◆ Short problem
Present everything from the line containing "Number of pens: 54" down to the line containing "Q: What's the", both included, as a numbered list of those lines alone, skipping blank lines and leaving the pictures out.

◆ Records supplied
__________________________________________________

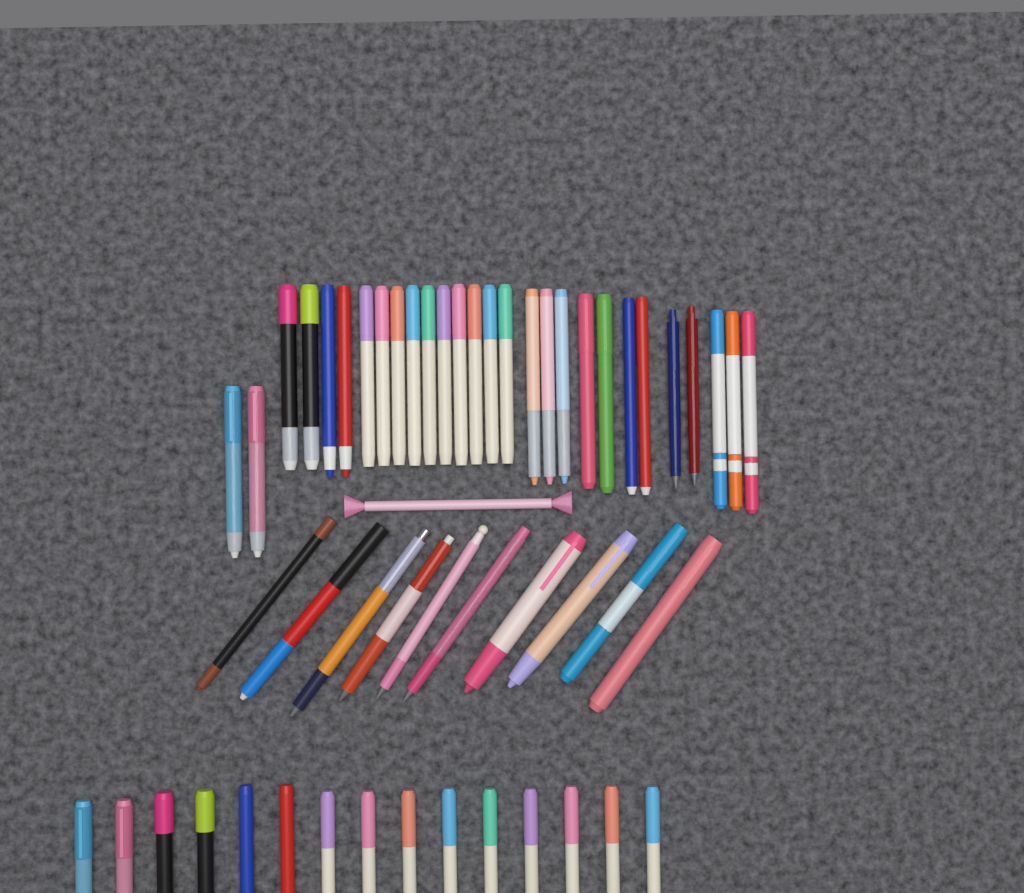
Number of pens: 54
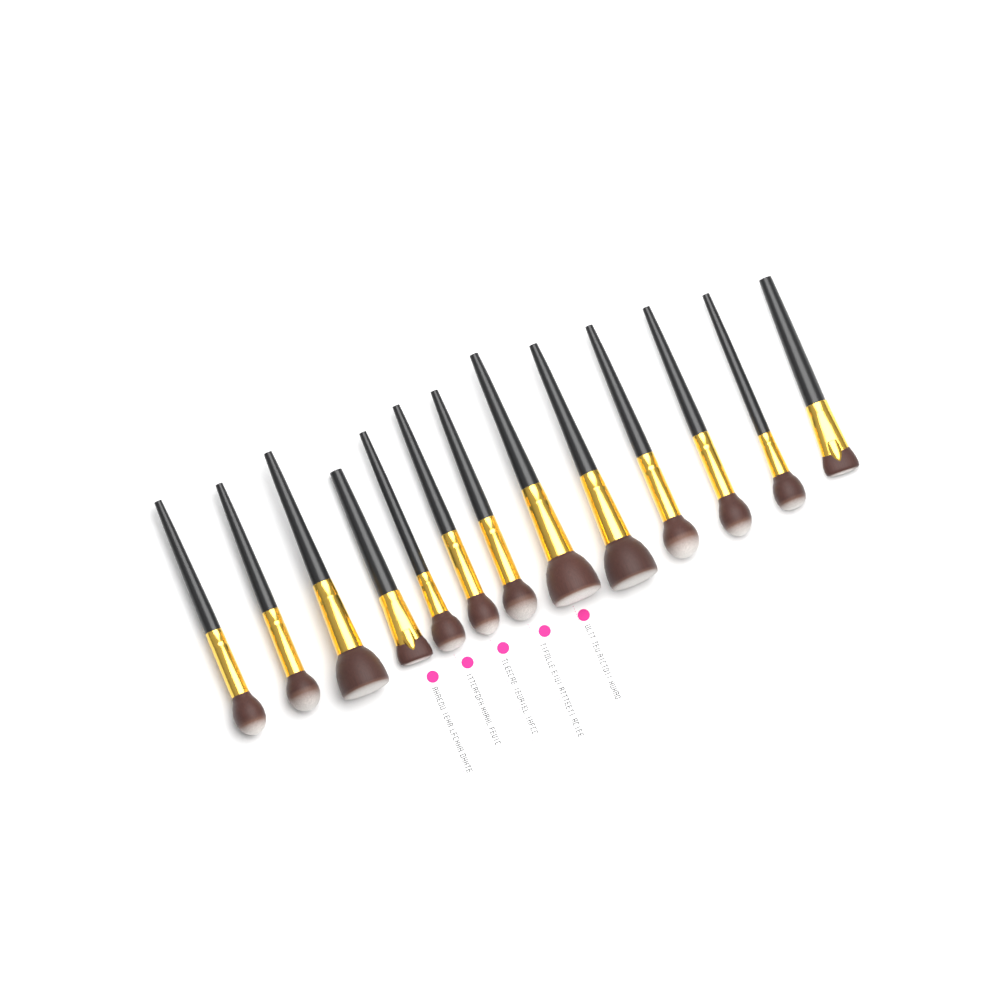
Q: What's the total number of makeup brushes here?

__________________________________________________

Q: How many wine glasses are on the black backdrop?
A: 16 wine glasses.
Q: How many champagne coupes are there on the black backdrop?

__________________________________________________

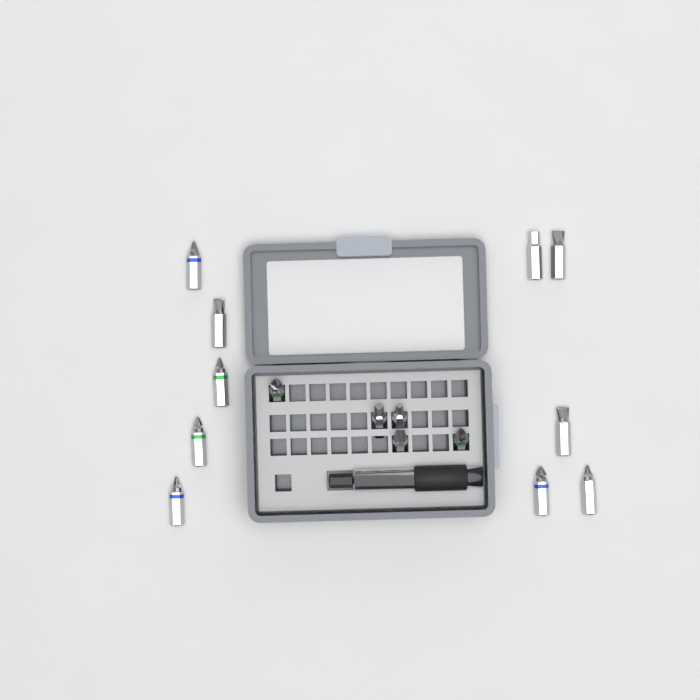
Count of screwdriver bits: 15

__________________________________________________

◆ Output
1. Number of pens: 54
2. Q: What's the total number of makeup brushes here?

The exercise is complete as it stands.